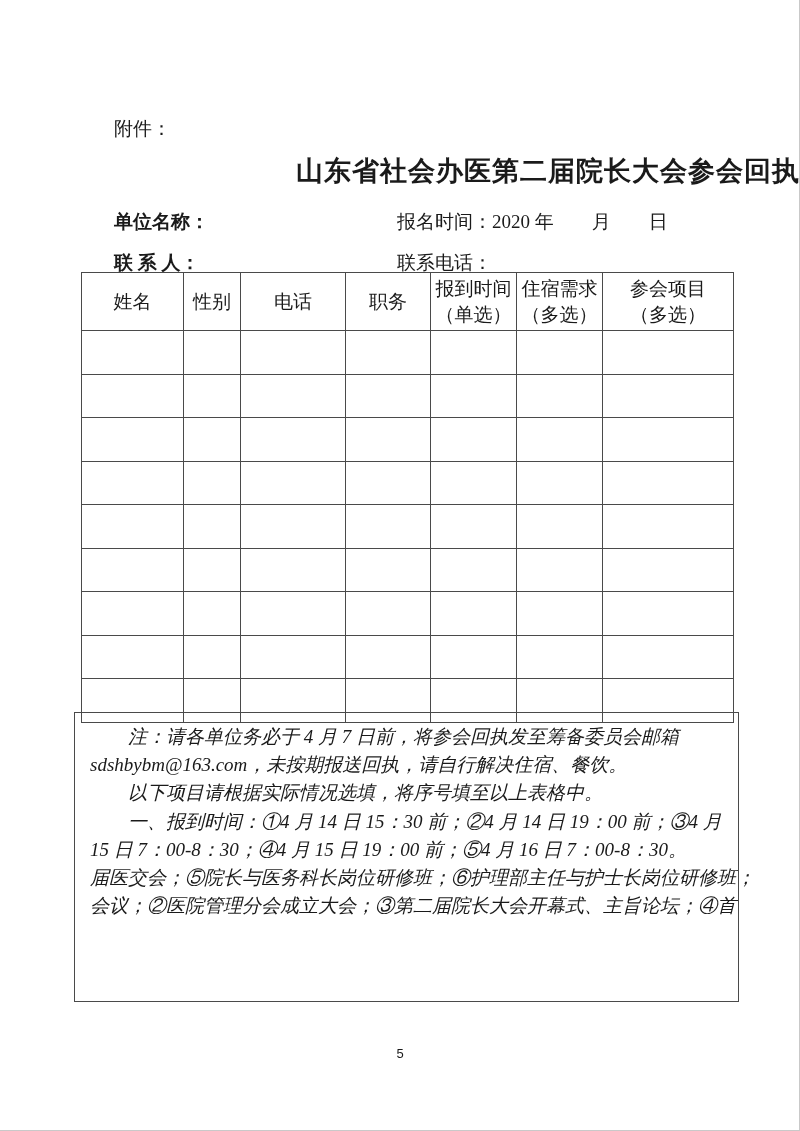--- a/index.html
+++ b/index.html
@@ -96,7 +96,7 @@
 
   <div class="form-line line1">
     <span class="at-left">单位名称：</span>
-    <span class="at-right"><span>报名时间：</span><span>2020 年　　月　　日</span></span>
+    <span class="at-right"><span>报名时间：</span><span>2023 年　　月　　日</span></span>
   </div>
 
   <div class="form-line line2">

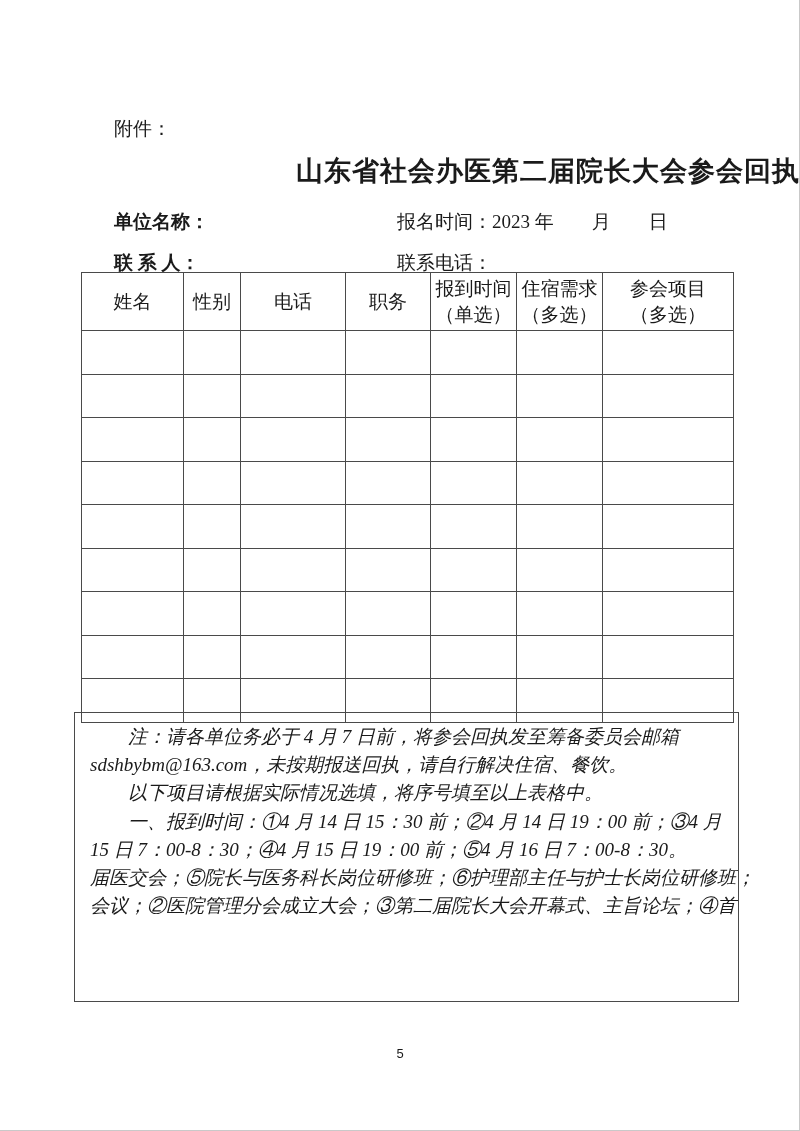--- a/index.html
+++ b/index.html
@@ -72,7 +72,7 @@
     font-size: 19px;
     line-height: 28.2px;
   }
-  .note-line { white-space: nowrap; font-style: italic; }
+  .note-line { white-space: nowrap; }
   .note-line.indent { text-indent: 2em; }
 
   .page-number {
****************
» ACTIVITY
Pull together all lines from the data that mention the word "class".

» TASK SOLUTION
   <div class="form-line line1">
     <span class="at-left">单位名称：</span>
-    <span class="at-right"><span>报名时间：</span><span>2020 年　　月　　日</span></span>
+    <span class="at-right"><span>报名时间：</span><span>2023 年　　月　　日</span></span>
   <div class="form-line line2">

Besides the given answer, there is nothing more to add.